Yes, that FILTER is being run on the access node because CAGGs currently can’t be distributed. They can use distributed hypertables, but they cannot be distributed ATM.

A few additional things on CAGGs that may be helpful:

  • TimescaleDB 2.7 was just released for install yesterday. If you’re up for testing it, you could recreate this CAGG using the new finalized version (which is now the default in 2.7). This will remove one more step that the current CAGGs have to take to finalize the data returned by each row.

  • Additionally, this thread has gotten a bit long and so I might have missed it, but the default chunk_time_interval of your CAGG (materialized hypertable) is 10x that of whatever the chunk_time_interval is of the underlying hypertable where the raw data resides. That interval can be changed at any time, but it will only impact newly created chunks. So, it might make sense to decrease that interval on the materialized hypertable if you have a known query pattern. For instance, if you didn’t change your default chunk_time_interval on the underlying hypertable, then it is 7 days. That means the materialized hypertable has an interval of 70 days per chunk. If you’re only querying the last week or two, maybe it makes sense to lower the interval so that you have less data per chunk. While I don’t often give the advice to decrease the chunk_time_interval (if there’s memory, usually density of data is beneficial especially once compression gets into the mix), it’s an option to consider/play with.

  • And, finally, TimescaleDB compression on older raw data could improve the actual query performance (and compression is supported on distributed hypertables). I realize the schema is somewhat like the Promscale schema, so I’m not sure how feasible that is for what you’re querying. There have even been some further improvements in TimescaleDB 2.7 that speed up the querying of compressed data further in some cases. This doesn’t specifically relate to CAGGs, although in 2.7 it would likely increase the speed of CAGG generation and maybe querying some data (particularly because you are using a query form that “pushes down” the IDs “manually”)

Anyway, the improvements in a few of these features in 2.7 is :fire: , so definitely worth a look if that’s an option for you.

@ryanbooz @sven Just picking this up again after being pulled into other work for a bit there.

I tested with a build of the main branch containing the change by @akuzm to allow partialize_agg to be used in parallel queries.

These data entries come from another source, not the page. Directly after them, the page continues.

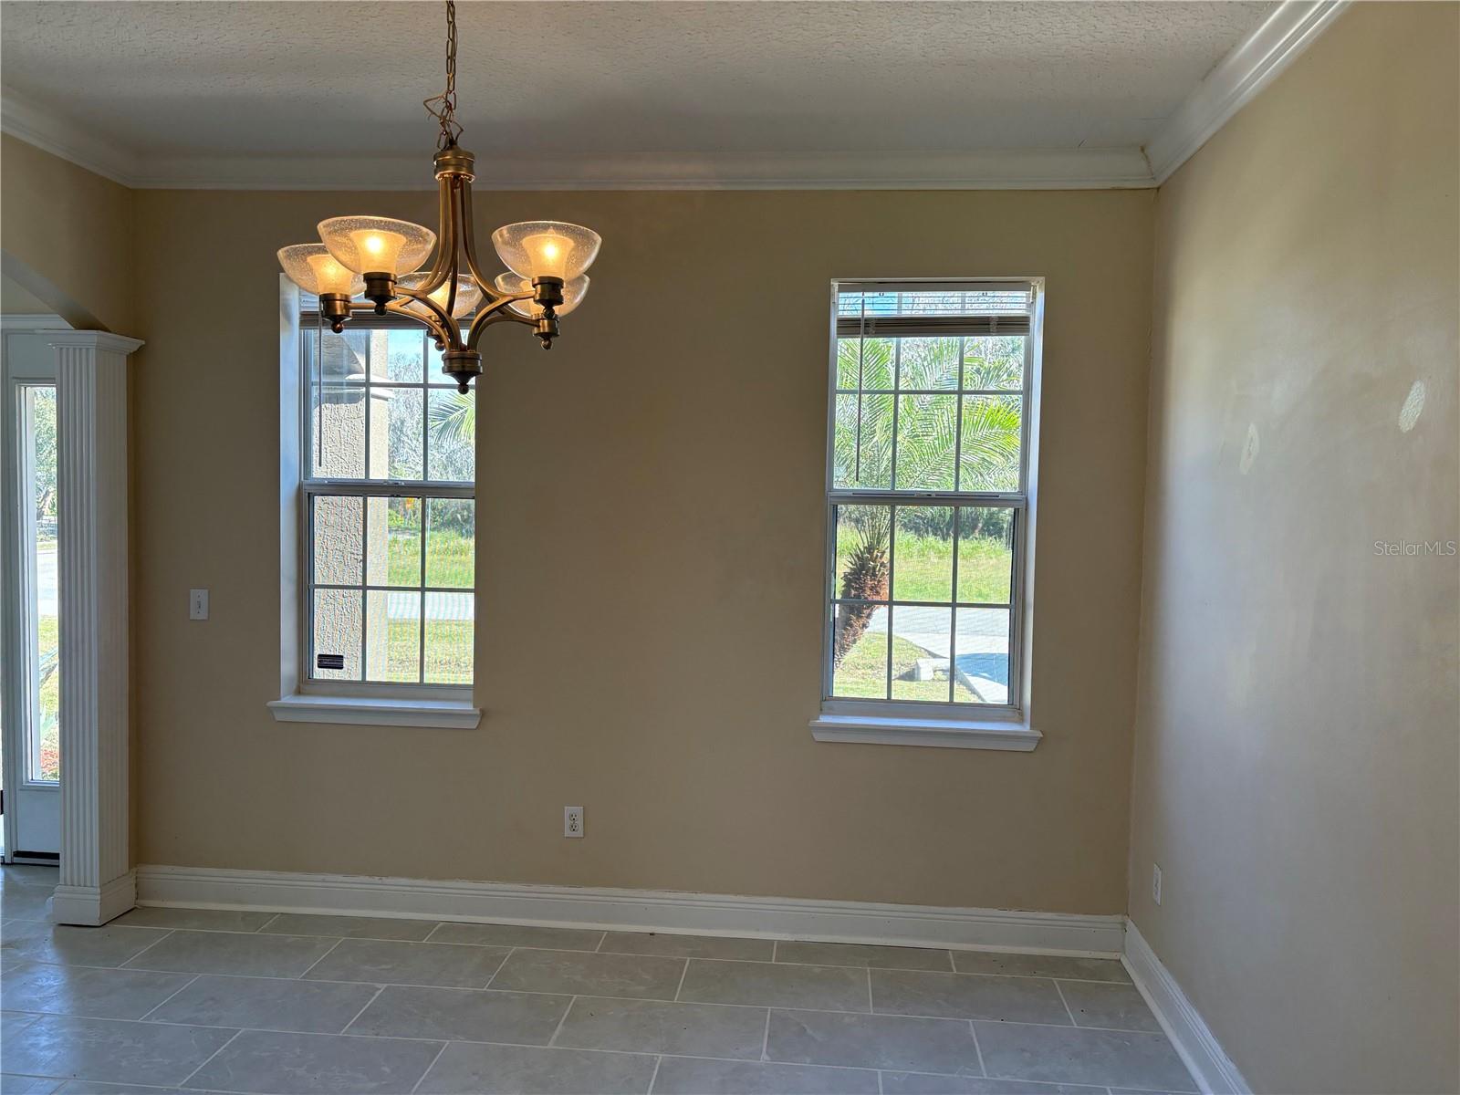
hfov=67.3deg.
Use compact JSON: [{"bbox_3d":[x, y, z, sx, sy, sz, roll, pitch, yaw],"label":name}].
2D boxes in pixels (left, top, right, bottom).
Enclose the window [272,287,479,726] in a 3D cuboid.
[{"bbox_3d":[-1.267,-0.169,4.010,0.775,1.620,0.190,1,3,5],"label":"window"}]

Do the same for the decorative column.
[{"bbox_3d":[-2.317,0.296,3.992,0.234,2.119,0.254,1,3,5],"label":"decorative column"}]

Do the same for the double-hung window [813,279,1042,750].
[{"bbox_3d":[0.701,-0.119,3.846,0.775,1.620,0.190,1,3,5],"label":"double-hung window"}]

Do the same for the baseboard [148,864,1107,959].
[{"bbox_3d":[-0.429,1.322,3.987,3.633,0.148,0.028,1,3,5],"label":"baseboard"}]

I still needed to set parallel_setup_cost and parallel_tuple_cost = 0 to get the query planner to choose a parallel plan. Once I got the query planner to choose a parallel plan the query time was nearly as fast as Elastic.

In addition I tried compressing the table which makes the query as fast or even slightly faster than Elastic. My plan is to compress data older than 24 hours.

The distributed hypertable has chunk_time_interval of 1 hour with data coming in at ~1 Hz. I tried creating the CAGG same as mentioned above: rolling the data up to 1 hour intervals and using stats_agg. I noticed an improvement in performance, but it is still not nearly as good as querying the compressed distributed hypertable. I’m going to continue to experiment with different CAGG configurations.

Any suggestions on setting parallel_setup_cost and parallel_tuple_cost? The only stuff I can find is to set it to 0 for try and force parallel plans.

Once the next release comes out with the partialize_agg change I consider this issue resolved.

Thank so much for all your help!!!

It’s been a great learning experience for us too @troy. And it’s good to know that changes in 2.7+ have had the meaningful impact we were anticipating! Keep us updated!